The hold operation flows through the same batched buffer as normal job completions — there is no performance penalty in the common (non-failure) path.

Use Cases

One-shot jobs with manual review

You want each job to run exactly once. If it fails, a human inspects the error and decides whether to retry:

@pgq.entrypoint("process_order", on_failure="hold")
async def process_order(job: Job) -> None:
    await payment_gateway.charge(job.payload)

If the payment gateway returns an error, the job is parked. An operator can inspect the payload via pgq failed, fix the upstream issue, and then pgq requeue <id>.

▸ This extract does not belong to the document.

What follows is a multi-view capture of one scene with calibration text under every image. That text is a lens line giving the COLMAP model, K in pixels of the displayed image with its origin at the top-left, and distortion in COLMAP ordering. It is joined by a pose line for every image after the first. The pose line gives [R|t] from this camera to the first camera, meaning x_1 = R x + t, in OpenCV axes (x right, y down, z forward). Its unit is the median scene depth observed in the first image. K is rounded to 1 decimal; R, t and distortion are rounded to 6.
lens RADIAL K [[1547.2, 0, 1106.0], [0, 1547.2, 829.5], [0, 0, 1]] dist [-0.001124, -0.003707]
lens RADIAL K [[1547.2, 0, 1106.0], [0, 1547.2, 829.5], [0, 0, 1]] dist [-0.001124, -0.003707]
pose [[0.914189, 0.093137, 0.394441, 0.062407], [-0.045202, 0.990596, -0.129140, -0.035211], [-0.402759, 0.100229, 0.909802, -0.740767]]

Auto-retry with a safety net

Combine DatabaseRetryEntrypointExecutor with on_failure="hold" to get automatic retries and a safety net. The executor retries N times with exponential backoff; if all attempts fail, the job is held instead of lost:

from datetime import timedelta
from pgqueuer.executors import DatabaseRetryEntrypointExecutor

@pgq.entrypoint(
    "sync_inventory",
    on_failure="hold",
    executor_factory=lambda params: DatabaseRetryEntrypointExecutor(
        parameters=params,
        max_attempts=5,
        initial_delay=timedelta(seconds=2),
        max_delay=timedelta(minutes=10),
    ),
)
async def sync_inventory(job: Job) -> None:
    await inventory_api.sync(job.payload)

After 5 failed attempts the job lands in status='failed' with the full retry history in the log table.

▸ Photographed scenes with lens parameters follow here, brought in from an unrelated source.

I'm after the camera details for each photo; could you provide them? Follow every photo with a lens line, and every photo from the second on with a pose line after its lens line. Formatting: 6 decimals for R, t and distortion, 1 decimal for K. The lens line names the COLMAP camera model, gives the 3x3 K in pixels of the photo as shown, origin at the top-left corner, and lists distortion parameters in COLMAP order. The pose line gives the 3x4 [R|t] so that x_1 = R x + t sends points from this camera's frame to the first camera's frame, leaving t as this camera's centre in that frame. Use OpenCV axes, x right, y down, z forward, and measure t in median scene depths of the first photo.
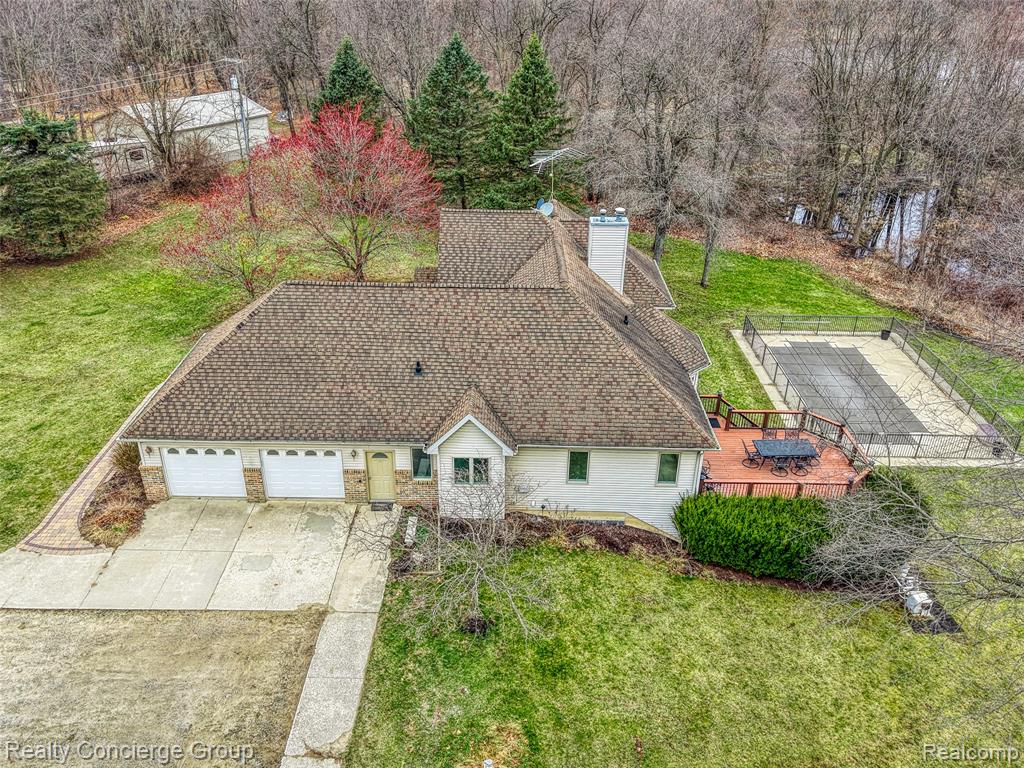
lens RADIAL K [[779.0, 0, 512.0], [0, 779.0, 384.0], [0, 0, 1]] dist [0.004172, -0.001903]
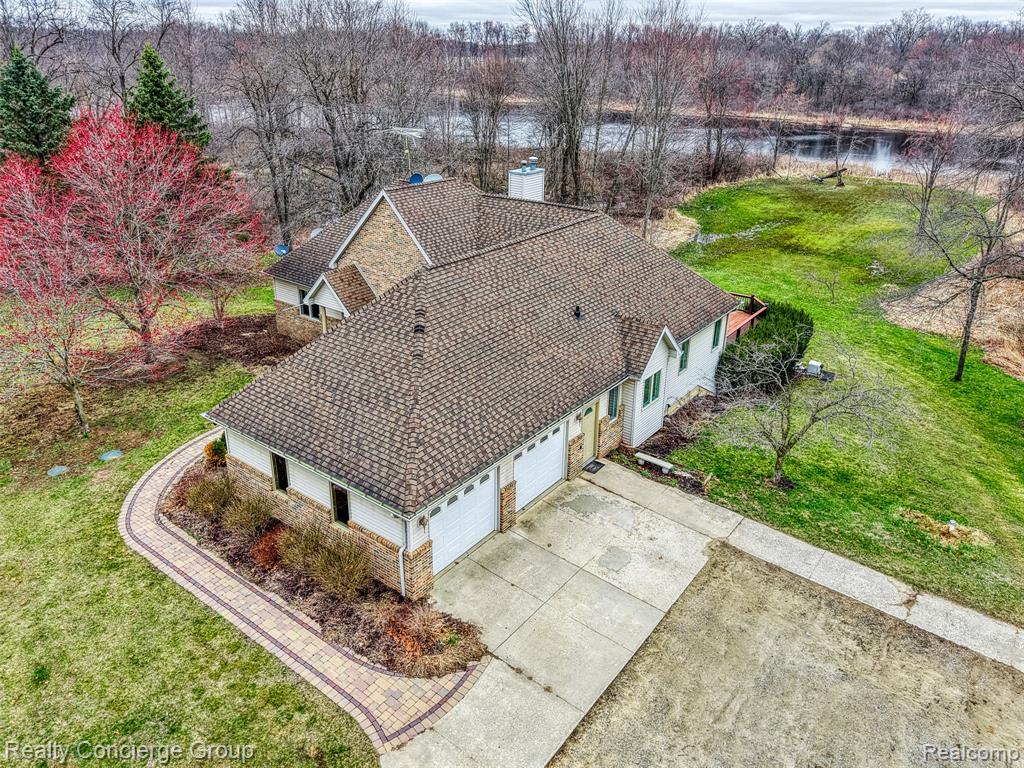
lens RADIAL K [[746.5, 0, 502.4], [0, 746.5, 337.4], [0, 0, 1]] dist [0.016387, -0.006504]
pose [[0.604324, -0.294341, 0.740376, -0.892179], [0.379321, 0.923476, 0.057517, -0.082454], [-0.700648, 0.246081, 0.669728, 0.461199]]
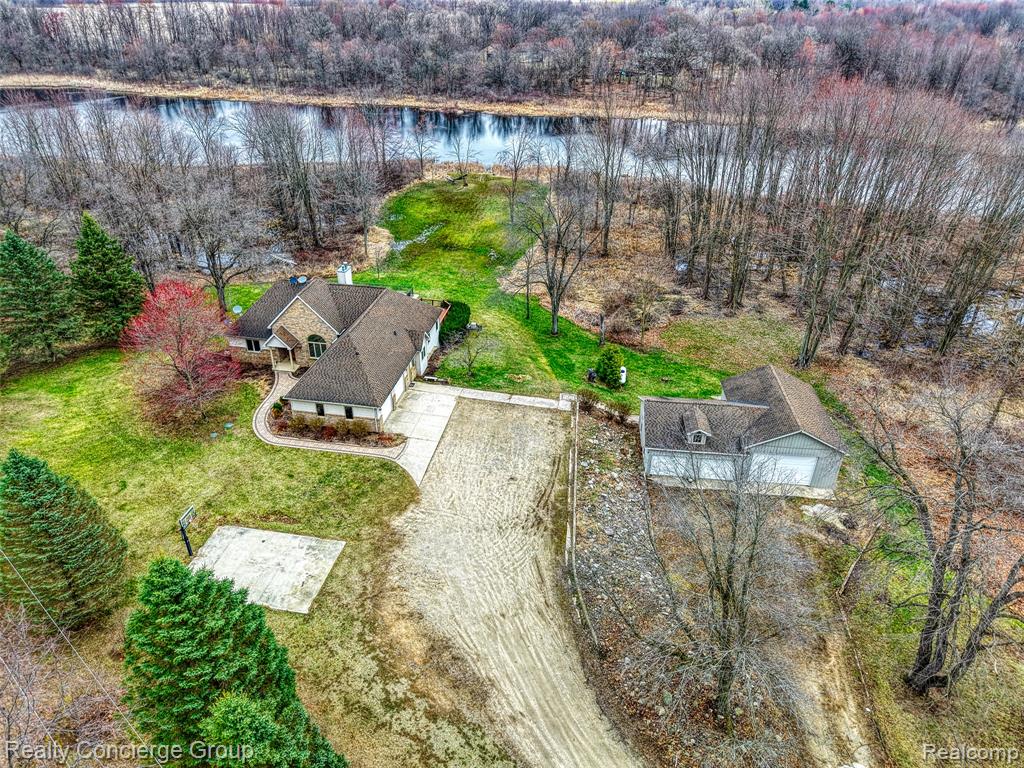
lens RADIAL K [[686.7, 0, 512.0], [0, 686.7, 384.0], [0, 0, 1]] dist [0.018268, -0.004386]
pose [[0.157715, -0.503818, 0.849290, -2.225122], [0.462236, 0.797677, 0.387362, -0.630550], [-0.872619, 0.331480, 0.358688, -0.158973]]
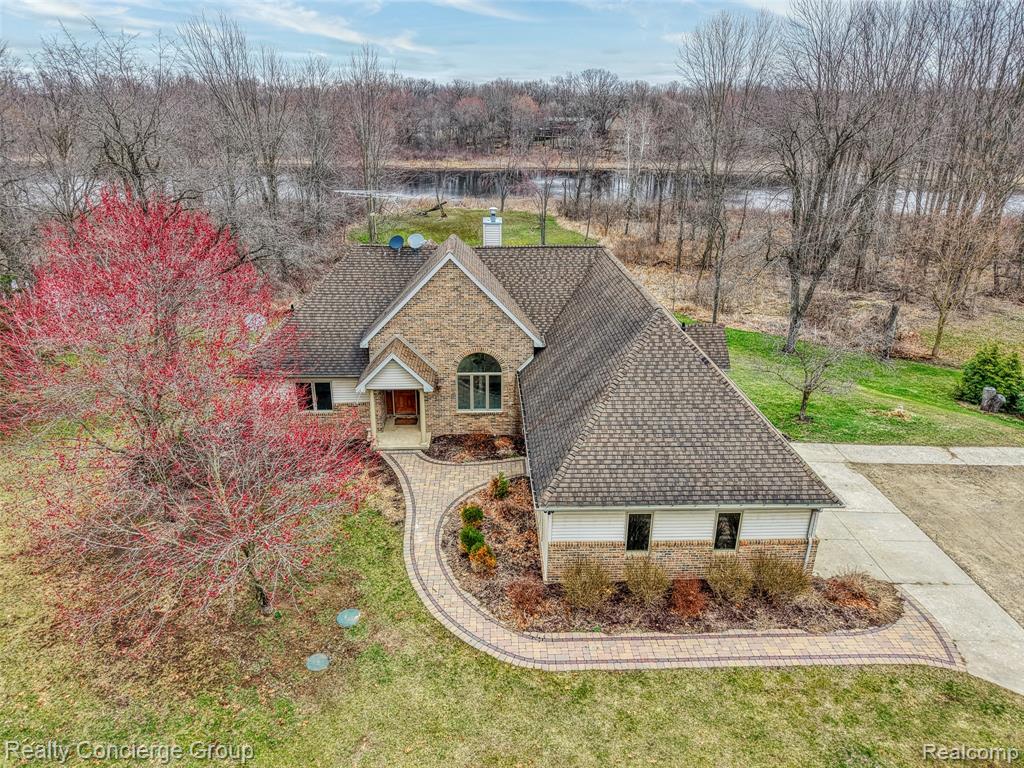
lens RADIAL K [[686.7, 0, 512.0], [0, 686.7, 384.0], [0, 0, 1]] dist [0.018268, -0.004386]
pose [[-0.050455, -0.388953, 0.919875, -1.097880], [0.468835, 0.804032, 0.365686, -0.455440], [-0.881843, 0.449720, 0.141787, 1.141426]]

External API with human-in-the-loop

A webhook delivery service where transient failures retry automatically, but persistent failures (4xx responses, invalid payloads) need a human to fix the payload and re-send:

@pgq.entrypoint("deliver_webhook", on_failure="hold")
async def deliver_webhook(job: Job) -> None:
    response = await http_client.post(url, data=job.payload)
    if response.status == 429:
        raise RetryRequested(delay=timedelta(seconds=60), reason="rate limited")
    response.raise_for_status()

Rate limits trigger an automatic database-level retry. Other HTTP errors (400, 500, etc.) raise an exception and the job is held for inspection.

Inspecting Failed Jobs

CLI

pgq failed              # list up to 25 held jobs
pgq failed -n 100       # list up to 100

Output includes job ID, entrypoint, attempt count, creation time, and payload size.

SQL

SELECT id, entrypoint, attempts, created,
       octet_length(payload) AS payload_bytes
FROM pgqueuer
WHERE status = 'failed'
ORDER BY created DESC
LIMIT 50;

For the traceback of a specific failed job:

SELECT traceback->>'exception_type' AS type,
       traceback->>'exception_message' AS message,
       traceback->>'traceback' AS tb
FROM pgqueuer_log
WHERE job_id = 42 AND status = 'failed'
ORDER BY created DESC
LIMIT 1;

Re-queuing Failed Jobs

CLI

pgq requeue 42 43 44    # re-queue specific jobs by ID

Programmatic

await queries.requeue_jobs([JobId(42), JobId(43)])

What happens on re-queue

  • Status changes from failed to queued.
  • execute_after is set to NOW() — the job is immediately eligible.
  • attempts is reset to 0 — a fresh start.
  • A log entry with status='queued' is written for auditability.
  • Any worker can pick up the re-queued job.
  • If DatabaseRetryEntrypointExecutor is configured, the job gets a full new set of retry attempts.

Behavior Summary

Scenario on_failure="delete" (default) on_failure="hold"
Handler raises exception Job deleted, logged as exception Job kept with status='failed'
Handler raises RetryRequested Re-queued with delay (both modes) Re-queued with delay (both modes)
Handler completes Job deleted, logged as successful Job deleted, logged as successful
DatabaseRetryEntrypointExecutor exhausted Job deleted Job held with status='failed'